What would be an "entry level" (um, read inexpensive) pipe. Meerschaum SOUNDS expensive.


----------



## Johnny Rock (Jun 25, 2010)

They are like $10.00:

Amazon.com: Country Gentleman Corn Cob Pipe - Missouri Meerschaum - Straight pipe: Kitchen & Dining


----------



## dav0 (Feb 7, 2011)

Why, thank you Johnny!:nod:


----------



## dav0 (Feb 7, 2011)

Johnny Rock said:


> They are like $10.00:
> 
> Amazon.com: Country Gentleman Corn Cob Pipe - Missouri Meerschaum - Straight pipe: Kitchen & Dining


OK, so last night before my gig I stop in at a B&M located near the venue.

I get a couple of premiums (Padron 1926 #9 & Liga Privada t-52 toro) and an Acid Kuba Maduro for my nephew. I go to check out and notice a box of cheap corn cob pipes and ask "how much"? The shop owner gifts it to me so I tried it at the end of a Padron 1926 #6 (fit perfectly into the cob).

Works like a CHARM dude! First time I've EVER smoked the entire stogie, I mean, every bit of tobacco burned!

This pipe is a real cheapo though, so I'm gonna order the one you linked me on Amazon.

Thank you Johnny!8)


----------



## dav0 (Feb 7, 2011)

Johnny Rock said:


> They are like $10.00:
> 
> Amazon.com: Country Gentleman Corn Cob Pipe - Missouri Meerschaum - Straight pipe: Kitchen & Dining


John, I gotta tell ya, the Corn Cob thing works out GREAT on those smokes that I just can't let go. The two stogies I've tried it with were:

Padron Anny 1926 #6 - this fit perfectly into the bowl with a tight seal.

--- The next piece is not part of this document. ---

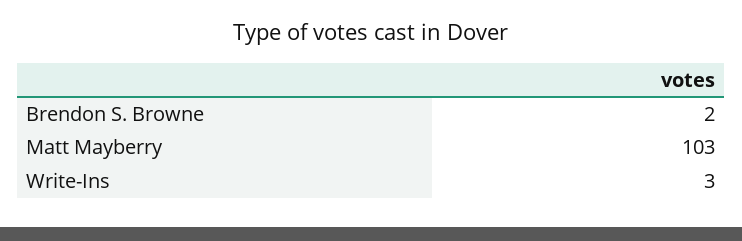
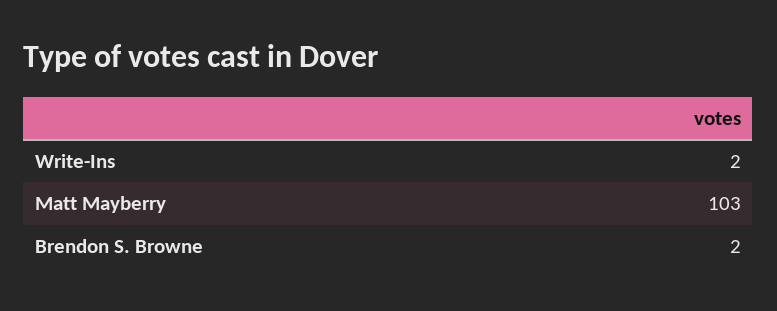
Write-Ins: 3 -> 2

Cohiba Magicos - I was unsure how I was going to do this because I believe the ring was 52, and def. larger than the opening, but when I got down to an inch, it was still pliable enough to sort of squish down to size, then, using a pocket knife, I was able to carefully work it in to the bowl as it burned down.

First two smokes I can truly say I smoked every bit of. It also reminded me of why I picked up a pipe back when I was in my thirties.

Now, I don't know if I'd want to whip the cobber out when enjoying a Doppio Expresso in the high rollers section of my favorite casino, but on a solo herf, I will not hesitate!

Many thanks brother!:yo:


----------



## dav0 (Feb 7, 2011)

Once again, thanks to Johnny Rock for this great solution:


----------



## s_catz (Jan 26, 2011)

dav0 said:


> Once again, thanks to Johnny Rock for this great solution:


 Talk about getting your moneys worth!ound:


----------



## dav0 (Feb 7, 2011)

I almost took another pic, smoked it for another 15 minutes. Less than 1/4 inch of unburned wrapper left AND the ash held the hole time. I would've kept going but had to get back from my "coffee" break.:bounce:



s_catz said:


> Talk about getting your moneys worth!ound:


----------